3. Regarding GANs, state whether each of the following statements is **true or false**, and explain:
  1. Ideally, we want the generator's loss to be low, and the discriminator's loss to be high so that it's fooled well by the generator.
  2. It's crucial to backpropagate into the generator when training the discriminator.
  3. To generate a new image, we can sample a latent-space vector from $\mathcal{N}(\vec{0},\vec{I})$.
  4. It can be beneficial for training the generator if the discriminator is trained for a few epochs first, so that it's output isn't arbitrary.
  5. If the generator is generating plausible images and the discriminator reaches a stable state where it has 50% accuracy (for both image types), training the generator more will further improve the generated images.

**Answer**

1. False: We want both losses to be small. But there is a tradeoff since minimizing one loss maximizes the other.
2. False: There is no update of weights for the generator when training the discriminator. The generator weights are updated in backpropogation only when training the generator
3. True: We take z, a random data point, the latent space vector from $\mathcal{N}(\vec{0},\vec{I})$ and run it through the generator
4. True: the descriminator will be able to distinct faster
5. False: Training the generator further will improve the loss of the generator but it will not necessarily have an effect on the discriminator so it will not further improve generated images. 

### Detection and Segmentation 

1. What is the diffrence between IoU and Dice score? what's the diffrance between IoU and mAP?
    shortly explain when would you use what evaluation?

**Answer**

1. IoU is the area of overlap between the predicted segmentation and the ground truth divided by the area of union between the predicted segmentation and the ground truth.
Dice Coefficient is 2 * the Area of Overlap divided by the total number of pixels in both images.
The mean Average Precision or mAP score is calculated by taking the mean AP over all classes and/or overall IoU thresholds, depending on different detection challenges that exist.



2. regarding of YOLO and mask-r-CNN, witch one is one stage detector? describe the RPN outputs and the YOLO output, adress how the network produce the output and the shapes of each output.

**Answer**

YOLO is the one stage detector. The output of YOLO is a bounding box. In order to obtain such output YOLO takes an image and split it into an SxS grid, where each grid cell predicts only one object. Image classification and localization is applied on each grid. If the center of an object falls into a grid cell, that grid cell is responsible for detecting that object. Each of the grid cells predicts B bounding boxes with confidence scores for those boxes. Each bounding box consists of 5 predictions: bx, by, bw, bh, and confidence.
  Thus, output dimension will S × S × (B ∗ (1+4) + C) tensor. 

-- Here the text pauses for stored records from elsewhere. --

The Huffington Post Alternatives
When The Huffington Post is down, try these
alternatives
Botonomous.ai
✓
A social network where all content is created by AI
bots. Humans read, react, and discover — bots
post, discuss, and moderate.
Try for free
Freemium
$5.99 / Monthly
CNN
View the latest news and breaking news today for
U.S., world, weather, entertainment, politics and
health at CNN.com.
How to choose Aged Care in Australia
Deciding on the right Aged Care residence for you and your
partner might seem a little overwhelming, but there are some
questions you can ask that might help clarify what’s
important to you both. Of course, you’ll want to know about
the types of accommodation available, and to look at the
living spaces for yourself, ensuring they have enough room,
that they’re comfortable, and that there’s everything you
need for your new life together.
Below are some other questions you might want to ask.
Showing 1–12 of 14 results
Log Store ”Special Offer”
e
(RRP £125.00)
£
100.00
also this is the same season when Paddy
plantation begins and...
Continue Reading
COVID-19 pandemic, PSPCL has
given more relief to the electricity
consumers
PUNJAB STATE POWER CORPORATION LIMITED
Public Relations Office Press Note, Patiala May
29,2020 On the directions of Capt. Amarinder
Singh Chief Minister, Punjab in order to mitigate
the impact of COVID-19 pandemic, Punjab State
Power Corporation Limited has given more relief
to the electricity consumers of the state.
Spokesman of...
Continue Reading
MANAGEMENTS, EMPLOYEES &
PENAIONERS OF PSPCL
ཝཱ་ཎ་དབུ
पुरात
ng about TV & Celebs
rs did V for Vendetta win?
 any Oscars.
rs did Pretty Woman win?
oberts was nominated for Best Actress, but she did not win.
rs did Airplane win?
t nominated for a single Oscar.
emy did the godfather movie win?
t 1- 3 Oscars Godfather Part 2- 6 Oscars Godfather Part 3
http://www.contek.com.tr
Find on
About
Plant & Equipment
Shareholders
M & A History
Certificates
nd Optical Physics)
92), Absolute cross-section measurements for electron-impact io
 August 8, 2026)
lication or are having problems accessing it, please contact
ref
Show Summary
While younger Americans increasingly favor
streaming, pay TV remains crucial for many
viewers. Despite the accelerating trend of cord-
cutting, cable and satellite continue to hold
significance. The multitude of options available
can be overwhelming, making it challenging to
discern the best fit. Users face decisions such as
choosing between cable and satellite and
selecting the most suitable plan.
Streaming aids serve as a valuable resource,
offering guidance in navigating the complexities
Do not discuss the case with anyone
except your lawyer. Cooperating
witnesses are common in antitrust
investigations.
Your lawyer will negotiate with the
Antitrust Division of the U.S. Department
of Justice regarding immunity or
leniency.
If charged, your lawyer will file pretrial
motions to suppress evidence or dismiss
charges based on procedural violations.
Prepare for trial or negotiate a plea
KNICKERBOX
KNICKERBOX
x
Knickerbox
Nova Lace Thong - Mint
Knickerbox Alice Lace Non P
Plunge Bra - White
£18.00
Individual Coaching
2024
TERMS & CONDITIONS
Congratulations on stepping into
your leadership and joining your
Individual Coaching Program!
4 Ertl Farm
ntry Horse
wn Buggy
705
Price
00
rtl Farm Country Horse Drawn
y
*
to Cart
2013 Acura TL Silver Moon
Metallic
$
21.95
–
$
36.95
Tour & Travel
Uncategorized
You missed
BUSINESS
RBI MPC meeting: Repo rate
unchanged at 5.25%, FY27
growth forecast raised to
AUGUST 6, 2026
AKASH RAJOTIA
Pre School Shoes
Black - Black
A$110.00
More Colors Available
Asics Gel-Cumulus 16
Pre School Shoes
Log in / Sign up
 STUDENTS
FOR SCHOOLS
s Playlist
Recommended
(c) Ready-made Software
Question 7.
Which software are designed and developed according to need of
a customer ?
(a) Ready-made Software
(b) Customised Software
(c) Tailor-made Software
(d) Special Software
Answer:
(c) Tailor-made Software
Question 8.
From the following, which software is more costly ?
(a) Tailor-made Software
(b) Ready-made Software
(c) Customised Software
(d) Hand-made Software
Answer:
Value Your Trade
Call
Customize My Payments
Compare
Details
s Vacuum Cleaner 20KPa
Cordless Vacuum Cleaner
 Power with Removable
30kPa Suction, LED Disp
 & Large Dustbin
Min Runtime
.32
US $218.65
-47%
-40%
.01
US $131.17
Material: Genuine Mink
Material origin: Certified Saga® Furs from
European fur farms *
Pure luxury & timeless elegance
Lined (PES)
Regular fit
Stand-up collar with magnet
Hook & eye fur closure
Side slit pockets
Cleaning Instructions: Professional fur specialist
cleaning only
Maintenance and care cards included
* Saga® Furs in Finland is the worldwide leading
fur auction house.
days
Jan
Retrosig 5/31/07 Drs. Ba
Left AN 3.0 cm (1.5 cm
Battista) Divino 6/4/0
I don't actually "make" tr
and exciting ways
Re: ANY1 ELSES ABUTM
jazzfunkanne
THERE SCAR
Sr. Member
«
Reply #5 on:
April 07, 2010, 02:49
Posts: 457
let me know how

In the mask r-CNN the object detection output is done by RPN. RPN uses a CNN to generate the multiple Region of Interest(RoI) using a lightweight binary classifier. It does this using anchors boxes over the image. The classifier returns object/no-object scores. Non Max suppression is applied to Anchors with high objectness score. RPN has two outputs. One output is for “object-like” and the other is for “not object-like” in form of a probability distribution.
Then there are 4 additional outputs per anchor box (x,y,w,h). 
Thus, output dimension will be: k(4 + 2)
Where k = number of anchor boxes, 2 are the object-like and not object-like outputs, and 4 outputs per box.